In fact, Reagan's budget was 22% of Gross Domestic Product (total economic output). That's higher than the standard 20% of GDP. Nevertheless, the growth in spending was less than President Carter's 4% annual increase. Note: figures are adjusted for inflation).

Regulations Were Reduced — Somewhat

Reagan eliminated the Nixon-era price controls on domestic oil and gas in 1981. These constrained the free-market equilibrium that would have prevented inflation. Reagan also removed controls on cable TV, long-distance telephone service, interstate bus service, and ocean shipping.
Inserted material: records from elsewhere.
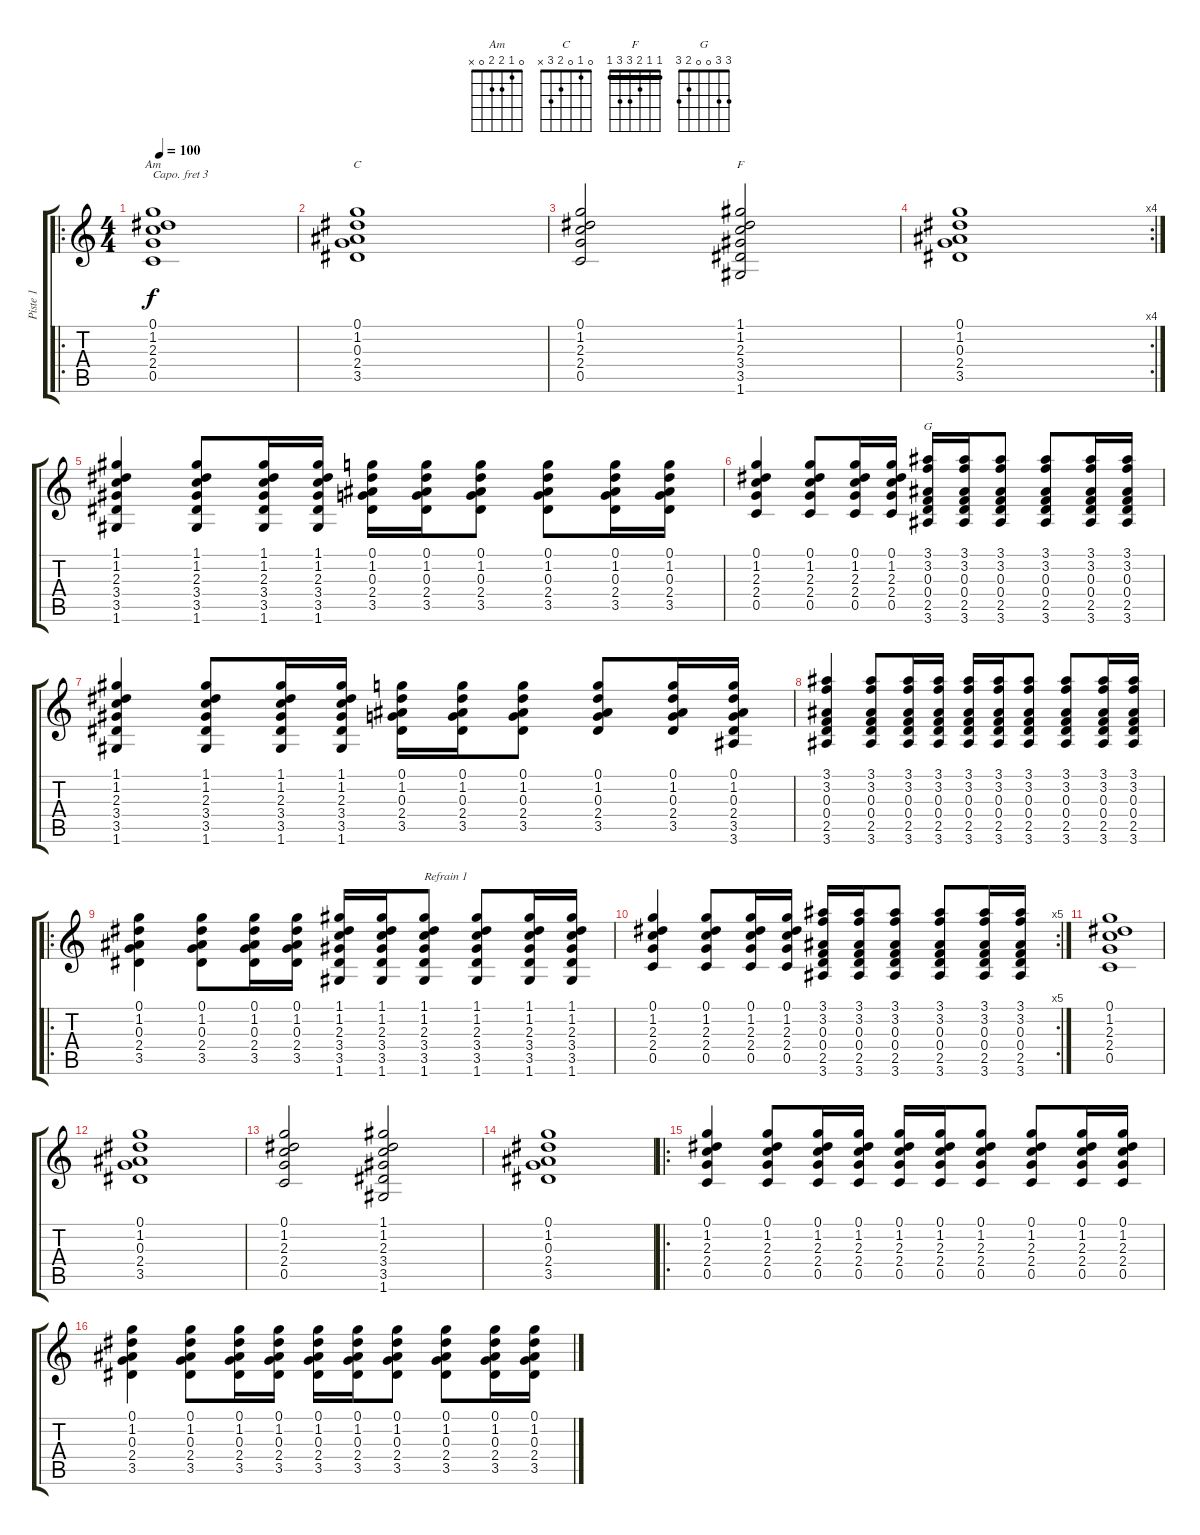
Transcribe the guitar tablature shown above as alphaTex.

\track ("Piste 1" "Piste 1") {instrument acousticguitarnylon}
\staff {score tabs}
\capo 3
\tuning (E4 B3 G3 D3 A2 E2) {hide}
\chord ("Am" 0 1 2 2 0 x)
\chord ("C" 0 1 0 2 3 x)
\chord ("F" 1 1 2 3 3 1) {barre 1}
\chord ("G" 3 3 0 0 2 3)
\ro
\ts (4 4)
\tempo 100
\clef g2
\ks c
(0.1 1.2 2.3 2.4 0.5).1{ch "Am" dy f instrument acousticguitarnylon} |
(0.1 1.2 0.3 2.4 3.5).1{ch "C"} |
(0.1 1.2 2.3 2.4 0.5).2 (1.1 1.2 2.3 3.4 3.5 1.6).2{ch "F"} |
\rc 4
(0.1 1.2 0.3 2.4 3.5).1 |
(1.1 1.2 2.3 3.4 3.5 1.6).4 (1.1 1.2 2.3 3.4 3.5 1.6).8 (1.1 1.2 2.3 3.4 3.5 1.6).16 (1.1 1.2 2.3 3.4 3.5 1.6).16 (0.1 1.2 0.3 2.4 3.5).16 (0.1 1.2 0.3 2.4 3.5).16 (0.1 1.2 0.3 2.4 3.5).8 (0.1 1.2 0.3 2.4 3.5).8 (0.1 1.2 0.3 2.4 3.5).16 (0.1 1.2 0.3 2.4 3.5).16 |
(0.1 1.2 2.3 2.4 0.5).4 (0.1 1.2 2.3 2.4 0.5).8 (0.1 1.2 2.3 2.4 0.5).16 (0.1 1.2 2.3 2.4 0.5).16 (3.1 3.2 0.3 0.4 2.5 3.6).16{ch "G"} (3.1 3.2 0.3 0.4 2.5 3.6).16 (3.1 3.2 0.3 0.4 2.5 3.6).8 (3.1 3.2 0.3 0.4 2.5 3.6).8 (3.1 3.2 0.3 0.4 2.5 3.6).16 (3.1 3.2 0.3 0.4 2.5 3.6).16 |
(1.1 1.2 2.3 3.4 3.5 1.6).4 (1.1 1.2 2.3 3.4 3.5 1.6).8 (1.1 1.2 2.3 3.4 3.5 1.6).16 (1.1 1.2 2.3 3.4 3.5 1.6).16 (0.1 1.2 0.3 2.4 3.5).16 (0.1 1.2 0.3 2.4 3.5).16 (0.1 1.2 0.3 2.4 3.5).8 (0.1 1.2 0.3 2.4 3.5).8 (0.1 1.2 0.3 2.4 3.5).16 (0.1 1.2 0.3 2.4 3.5 3.6).16 |
(3.1 3.2 0.3 0.4 2.5 3.6).4 (3.1 3.2 0.3 0.4 2.5 3.6).8 (3.1 3.2 0.3 0.4 2.5 3.6).16 (3.1 3.2 0.3 0.4 2.5 3.6).16 (3.1 3.2 0.3 0.4 2.5 3.6).16 (3.1 3.2 0.3 0.4 2.5 3.6).16 (3.1 3.2 0.3 0.4 2.5 3.6).8 (3.1 3.2 0.3 0.4 2.5 3.6).8 (3.1 3.2 0.3 0.4 2.5 3.6).16 (3.1 3.2 0.3 0.4 2.5 3.6).16 |
\ro
(0.1 1.2 0.3 2.4 3.5).4 (0.1 1.2 0.3 2.4 3.5).8 (0.1 1.2 0.3 2.4 3.5).16 (0.1 1.2 0.3 2.4 3.5).16 (1.1 1.2 2.3 3.4 3.5 1.6).16 (1.1 1.2 2.3 3.4 3.5 1.6).16 (1.1 1.2 2.3 3.4 3.5 1.6).8{txt "Refrain 1"} (1.1 1.2 2.3 3.4 3.5 1.6).8 (1.1 1.2 2.3 3.4 3.5 1.6).16 (1.1 1.2 2.3 3.4 3.5 1.6).16 |
\rc 5
(0.1 1.2 2.3 2.4 0.5).4 (0.1 1.2 2.3 2.4 0.5).8 (0.1 1.2 2.3 2.4 0.5).16 (0.1 1.2 2.3 2.4 0.5).16 (3.1 3.2 0.3 0.4 2.5 3.6).16 (3.1 3.2 0.3 0.4 2.5 3.6).16 (3.1 3.2 0.3 0.4 2.5 3.6).8 (3.1 3.2 0.3 0.4 2.5 3.6).8 (3.1 3.2 0.3 0.4 2.5 3.6).16 (3.1 3.2 0.3 0.4 2.5 3.6).16 |
(0.1 1.2 2.3 2.4 0.5).1 |
(0.1 1.2 0.3 2.4 3.5).1 |
(0.1 1.2 2.3 2.4 0.5).2 (1.1 1.2 2.3 3.4 3.5 1.6).2 |
(0.1 1.2 0.3 2.4 3.5).1 |
\ro
(0.1 1.2 2.3 2.4 0.5).4 (0.1 1.2 2.3 2.4 0.5).8 (0.1 1.2 2.3 2.4 0.5).16 (0.1 1.2 2.3 2.4 0.5).16 (0.1 1.2 2.3 2.4 0.5).16 (0.1 1.2 2.3 2.4 0.5).16 (0.1 1.2 2.3 2.4 0.5).8 (0.1 1.2 2.3 2.4 0.5).8 (0.1 1.2 2.3 2.4 0.5).16 (0.1 1.2 2.3 2.4 0.5).16 |
(0.1 1.2 0.3 2.4 3.5).4 (0.1 1.2 0.3 2.4 3.5).8 (0.1 1.2 0.3 2.4 3.5).16 (0.1 1.2 0.3 2.4 3.5).16 (0.1 1.2 0.3 2.4 3.5).16 (0.1 1.2 0.3 2.4 3.5).16 (0.1 1.2 0.3 2.4 3.5).8 (0.1 1.2 0.3 2.4 3.5).8 (0.1 1.2 0.3 2.4 3.5).16 (0.1 1.2 0.3 2.4 3.5).16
Bank regulation was eased, helping to create the Savings and Loan Crisis of 1989. (Source: "President Abolishes Last Price Controls on U.S.-Produced Oil," The New York Times, January 29, 1981.)
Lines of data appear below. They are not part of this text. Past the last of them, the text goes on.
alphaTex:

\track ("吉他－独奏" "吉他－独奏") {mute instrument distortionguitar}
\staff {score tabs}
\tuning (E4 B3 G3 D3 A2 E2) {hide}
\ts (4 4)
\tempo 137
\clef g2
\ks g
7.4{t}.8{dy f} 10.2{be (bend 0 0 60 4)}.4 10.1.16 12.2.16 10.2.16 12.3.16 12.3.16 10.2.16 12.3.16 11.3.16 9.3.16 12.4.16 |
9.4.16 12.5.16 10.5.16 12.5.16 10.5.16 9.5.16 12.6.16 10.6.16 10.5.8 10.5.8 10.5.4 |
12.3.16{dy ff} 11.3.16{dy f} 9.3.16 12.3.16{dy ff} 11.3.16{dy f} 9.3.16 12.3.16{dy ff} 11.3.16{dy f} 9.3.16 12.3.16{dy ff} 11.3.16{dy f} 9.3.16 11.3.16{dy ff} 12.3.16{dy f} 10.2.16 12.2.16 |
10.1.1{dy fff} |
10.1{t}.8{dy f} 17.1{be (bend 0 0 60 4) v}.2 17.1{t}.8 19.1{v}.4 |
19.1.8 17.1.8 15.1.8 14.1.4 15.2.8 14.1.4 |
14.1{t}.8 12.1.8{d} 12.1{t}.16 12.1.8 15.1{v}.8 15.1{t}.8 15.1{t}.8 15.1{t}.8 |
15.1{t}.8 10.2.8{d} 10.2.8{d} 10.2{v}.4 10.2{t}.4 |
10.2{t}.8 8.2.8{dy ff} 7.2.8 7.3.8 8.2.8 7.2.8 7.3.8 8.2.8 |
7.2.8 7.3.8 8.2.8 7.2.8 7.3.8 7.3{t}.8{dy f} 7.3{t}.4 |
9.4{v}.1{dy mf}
Reagan increased, not decreased, import barriers. He doubled the number of items that were subject to trade restraint from 12% in 1980 to 23% in 1988. He did little to reduce other regulations affecting health, safety, and the environment. Although Reagan reduced regulations, it was at a slower pace than under Carter.

Inflation Was Tamed — at a Cost

Reagan was fortunate Federal Reserve Chairman Paul Volcker was already in place. Volcker vigorously attacked the double-digit inflation of the 1970s. He used contractionary monetary policy, despite the potential for a double-dip recession. In 1979, Volcker began raising the Fed funds rate. By December 1980, it was at a historically high 20%.

Although inflation was tamed, these rates also choked off economic growth. Volcker's policy triggered the recession of 1981-1982. Unemployment rose to 10.8% and stayed above 10% for ten months.

Why Is Reaganomics Relevant Today?

Reaganomics is the economic policy advocated by conservatives. 2016 Presidential candidate Donald Trump, 2012 Tea Party followers, and other Republicans claim its heritage. But the theoretical basis of Reaganomics reveal why it worked so well in the 1980s, but could harm growth in 2016.

Reaganomics and supply-side economics follow the theoretical underpinning provided by the Laffer Curve. It was developed in 1979 by economist Arthur Laffer. The curve showed how tax cuts could stimulate the economy to the point where the tax base expanded. That's because tax cuts reduced the federal budget immediately, and dollar-for-dollar.

These same cuts have a multiplier effect on economic growth. Tax cuts mean more money in consumers' pockets, which they spend. That stimulates business growth and more hiring. The result? A larger tax base. But the effect that tax cuts have depends on whether the economy is growing or not. It also depends on how high taxes were to begin with, and which taxes are cut.

For example, President Bush cut taxes in 2001 (EGTRRA) and 2003 (JGTRRA). The economy grew, and revenues increased. Supply-siders, including the President, said that was because of the tax cuts. Other economists point to lower interest rates as the real stimulator of the economy. The FOMC lowered the Fed Funds rate from 6% at the beginning of 2001 to 1% in June 2003. (Source: New York Federal Reserve, Historical Fed Funds Rate.)